[Provided data]

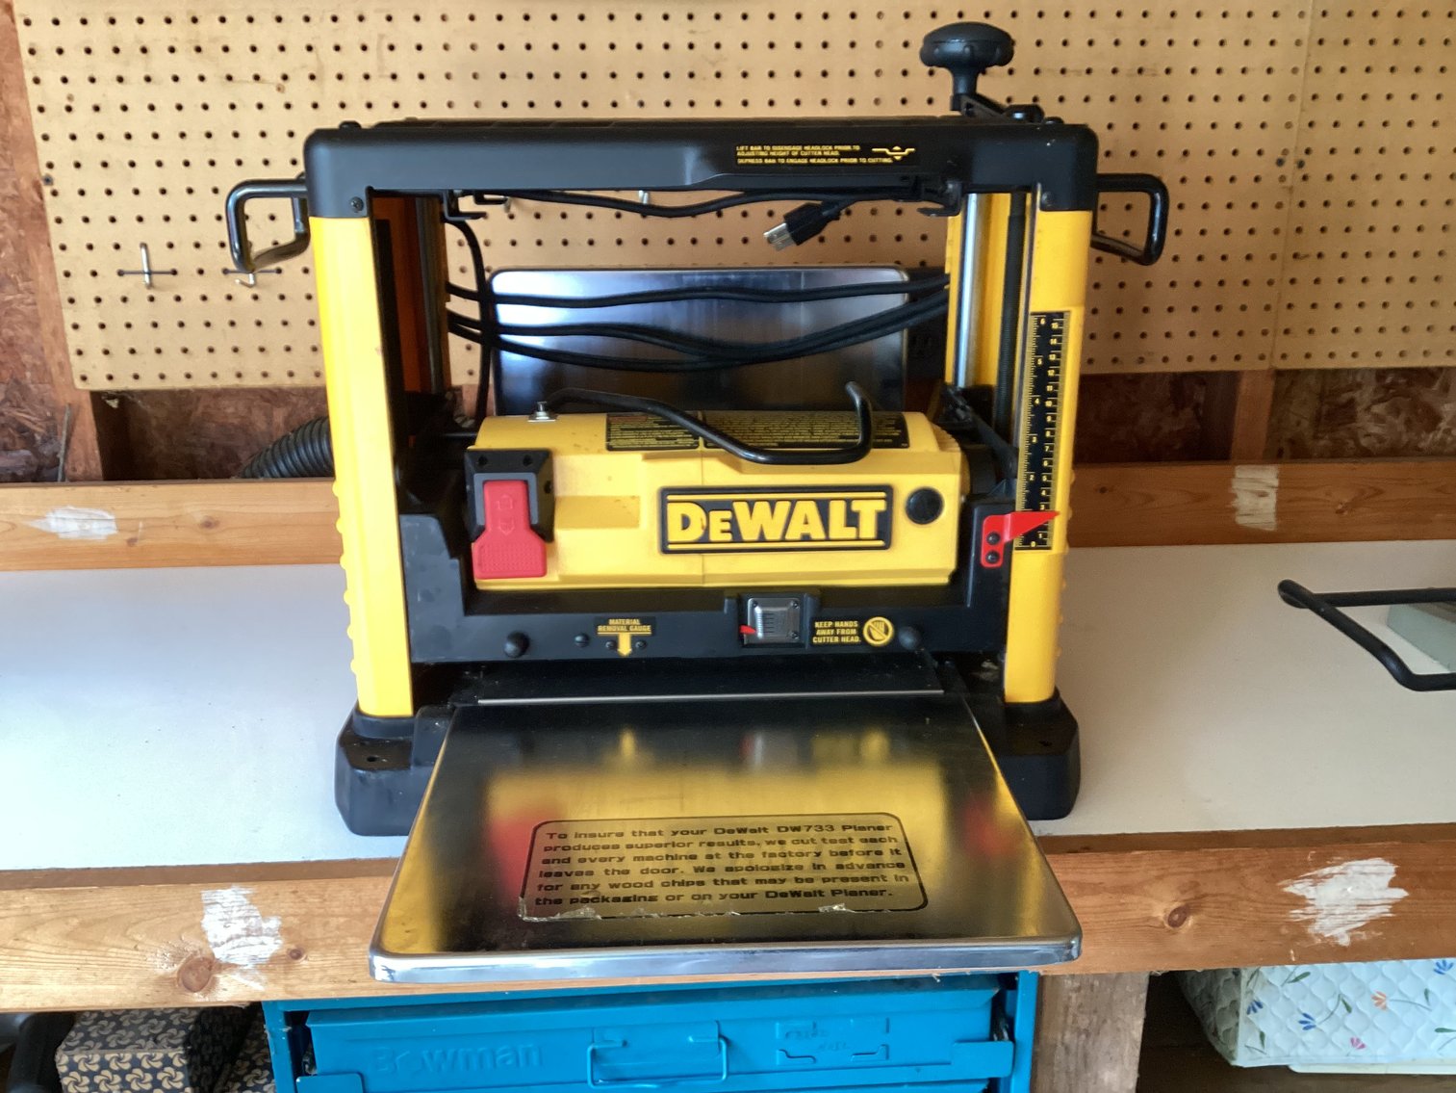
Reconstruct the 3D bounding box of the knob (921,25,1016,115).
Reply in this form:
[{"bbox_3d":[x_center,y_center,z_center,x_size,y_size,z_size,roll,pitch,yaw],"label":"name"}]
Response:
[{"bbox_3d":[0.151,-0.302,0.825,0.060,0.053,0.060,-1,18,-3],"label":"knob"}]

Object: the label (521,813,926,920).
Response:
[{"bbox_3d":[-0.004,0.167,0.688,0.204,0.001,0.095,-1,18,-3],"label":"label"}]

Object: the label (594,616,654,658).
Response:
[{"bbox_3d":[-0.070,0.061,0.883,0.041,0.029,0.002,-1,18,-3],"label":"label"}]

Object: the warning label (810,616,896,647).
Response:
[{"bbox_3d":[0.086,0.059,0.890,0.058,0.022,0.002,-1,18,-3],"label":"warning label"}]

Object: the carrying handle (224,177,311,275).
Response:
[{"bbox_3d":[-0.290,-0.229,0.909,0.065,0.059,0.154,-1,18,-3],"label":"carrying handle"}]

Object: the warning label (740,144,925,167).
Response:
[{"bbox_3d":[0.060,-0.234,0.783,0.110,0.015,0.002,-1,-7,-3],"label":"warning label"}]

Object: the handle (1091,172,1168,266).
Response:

[/Provided data]

Exercise instructions - The word "Object" appears in some lines above. Return every one of those lines.

Response to the exercise -
Object: the label (521,813,926,920).
Object: the label (594,616,654,658).
Object: the warning label (810,616,896,647).
Object: the carrying handle (224,177,311,275).
Object: the warning label (740,144,925,167).
Object: the handle (1091,172,1168,266).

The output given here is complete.